Once a more than $1 billion business in its own right, Dockers’ volume has contracted in recent years and generated 12 percent of corporate revenues of $4.61 billion in 2012, or about $550 million. Bergh has said he wants the brand to reclaim its previous peak volume level of about $1.2 billion.
Bergh took note of significant progress with Dockers when the company reported improved second-quarter earnings and sales on July 9, including the brand’s men’s bottoms business in the U.S. Signature Khakis under the brand were “rocking,” he said, and Alpha Khaki was beginning to create a younger audience for the brand.
“We had some cleanup to do when I got here [in September 2011] and we did that,” he told WWD. “And it cost us a bit — we took a step back to take two steps forward.
“We had to bring the old customer back,” he said. “That was first and foremost. Now we’re beginning to build the base. We’re still far away from our $1 billion goal but we’re moving in the right direction.”
He pointed out that Dockers remained “fundamentally a U.S. business” and that it had yet to undergo significant development in the area of direct-to-consumer selling, with most of its stores in the outlet, rather than full-price, format. It has recently benefited from expanded space in J.C. Penney stores, Bergh said.
“We’ve got a five-year glide path in mind for Dockers,” he said.
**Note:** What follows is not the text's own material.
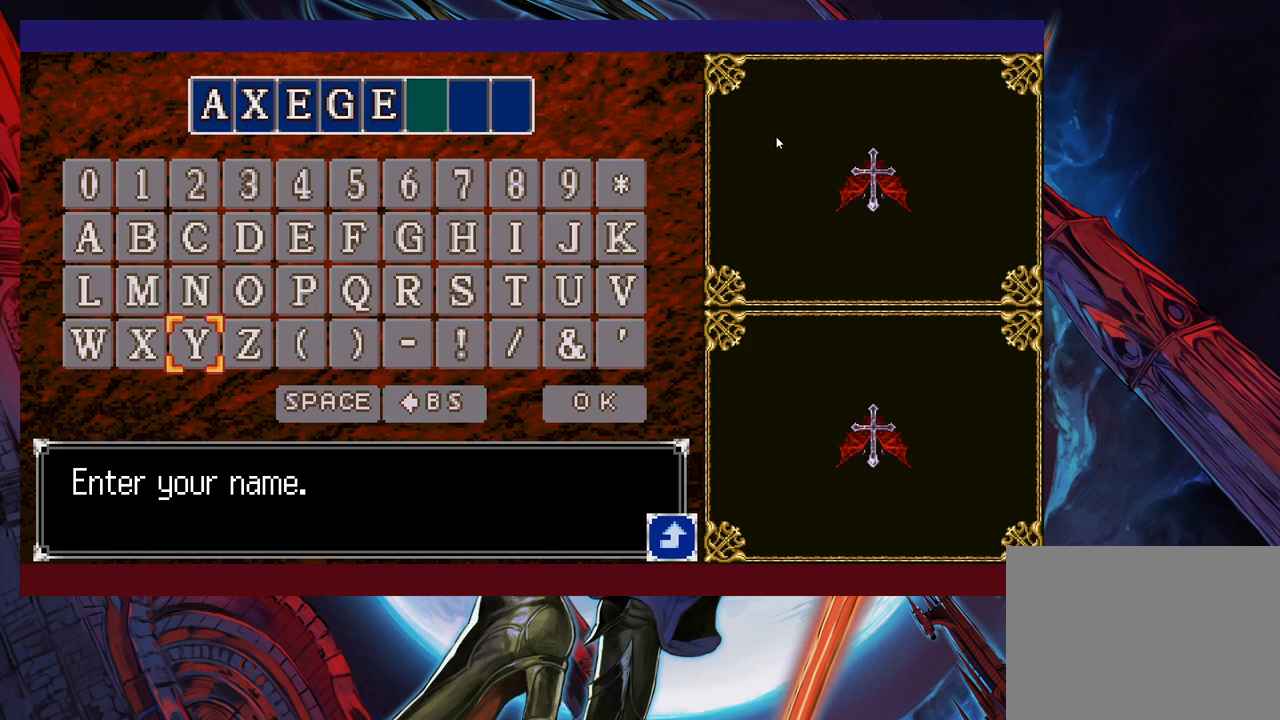
{"buttons": [], "left_stick": "center", "events": [[50, "left_stick", "up"], [183, "left_stick", "center"], [233, "A", "down"], [333, "A", "up"], [400, "left_stick", "right"], [483, "left_stick", "center"]]}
Levi’s also said that Kelly McGinnis, most recently vice president of global communications for Dell Inc., will join the company on Aug. 5 as chief communications officer. Amber McCasland, who’s filled that role on an interim basis for the past seven months, will resume her role as senior director of corporate affairs upon McGinnis’ arrival.
Collier and McGinnis will report to Bergh, as Ellison, Rohosy and Bagattini continue to do. James Curleigh continues as president of the Levi’s brand, also reporting to Bergh.
The company said earlier this week that Spencer Fleischer, president and cofounder of the private equity firm Friedman Fleischer & Lowe LLC, had been elected a director of Levi’s, expanding the size of the board to 11. He will serve on the audit and finance committees of the board.